Graphing hundredths from 0 to 0.1 | Math | 4th grade | Khan Academy
Graph 0.04 on the number line.
So here we have this number line that goes from 0 to 0.1, or 1/10. Between 0 and 1/10, we have 1, 2, 3, 4, 5, 6, 7, 8, 9, 10 equal spaces. Each of these spaces represents 1/10 of the distance. It's 1 out of 10 equal spaces, or we could say it is one-tenth of this tenth.
It's a tenth of the way to one-tenth. That's a little bit tricky. Maybe let's pause and look at that visually and think about what does a tenth of a tenth really mean.
So here I have already drawn a picture that's divided into ten equal pieces. If we shade one of them, then we're shading one-tenth.
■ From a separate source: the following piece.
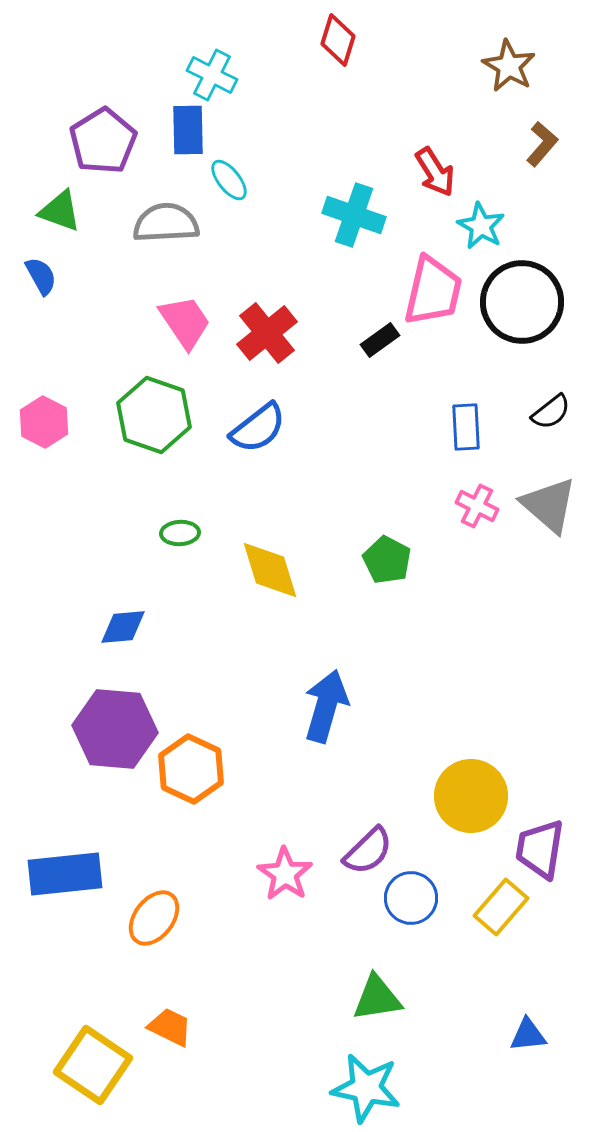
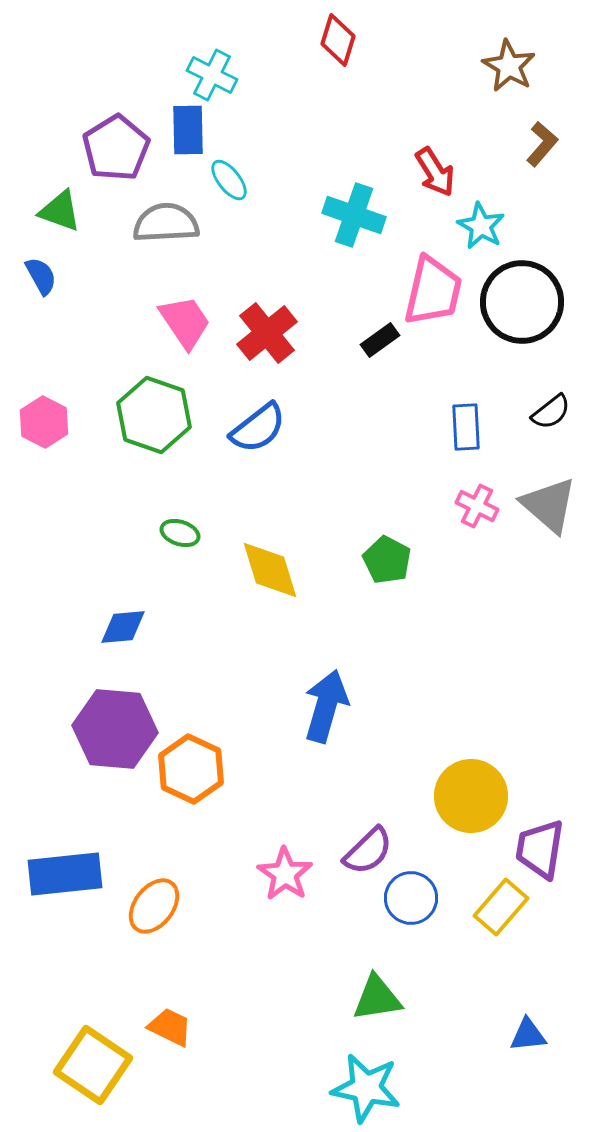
purple pentagon at (103, 141): moved 13 px right, 7 px down
green ellipse at (180, 533): rotated 21 degrees clockwise
orange ellipse at (154, 918): moved 12 px up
This right here is one-tenth, and this amount right here is what the number line showed: the whole number line showed one tenth. But then we had divided that tenth into ten equal pieces.
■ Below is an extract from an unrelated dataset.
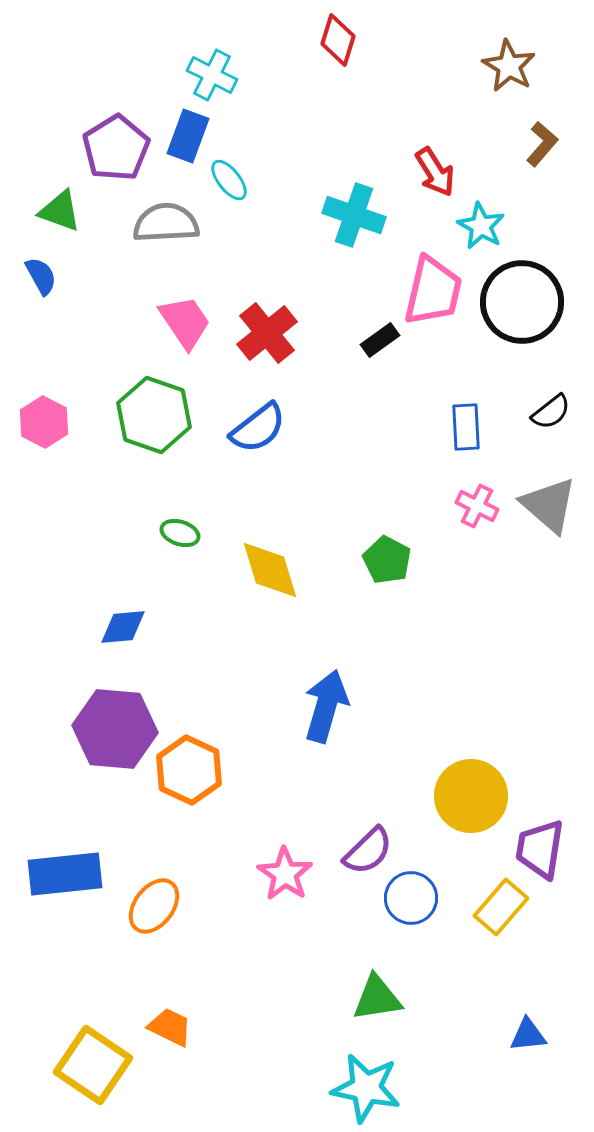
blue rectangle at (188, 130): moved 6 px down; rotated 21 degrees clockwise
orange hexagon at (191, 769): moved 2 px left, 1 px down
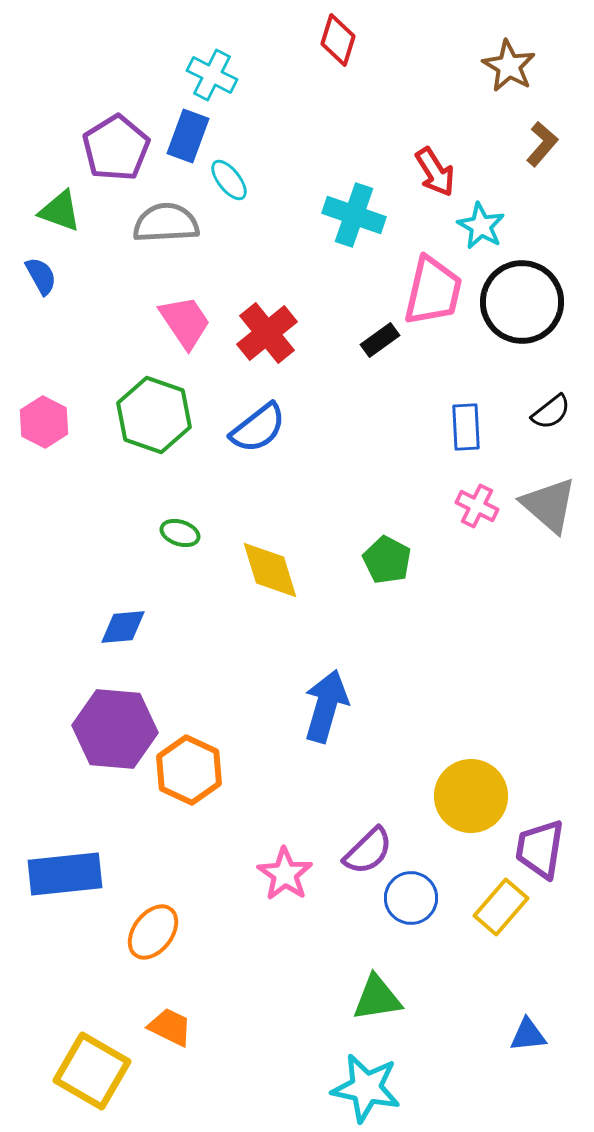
orange ellipse at (154, 906): moved 1 px left, 26 px down
yellow square at (93, 1065): moved 1 px left, 6 px down; rotated 4 degrees counterclockwise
So if we split that ten into ten equal pieces, we're going to have something like this. Here again, this top row would represent the entire tenth from the whole number line, but each little piece would be one of those one-tenth of that whole tenth. So this is what each little piece on the number line represents, or we could say that's one one-hundredth.
A tenth of a tenth is a one-hundredth because when you divide 10 into 10 equal pieces, you're going to end up with a hundred pieces. So a tenth of a tenth is a one-hundredth.
Looking back at the number line now, we know that this distance, a tenth of our tenth, is a one-hundredth. We want to graph 0.04. Well, this 4 right here, this 4, let's think about place value: the zeros and the ones, the next zero and the tenth, and this four is in the hundredth.
So we could call this four hundredths or even the fraction four hundredths. If one of these lengths is 100 and we want to go four hundredths, then we're going to need to go four of these lengths. One, two, three, four of these lengths would be four of the hundredths or zero point zero four.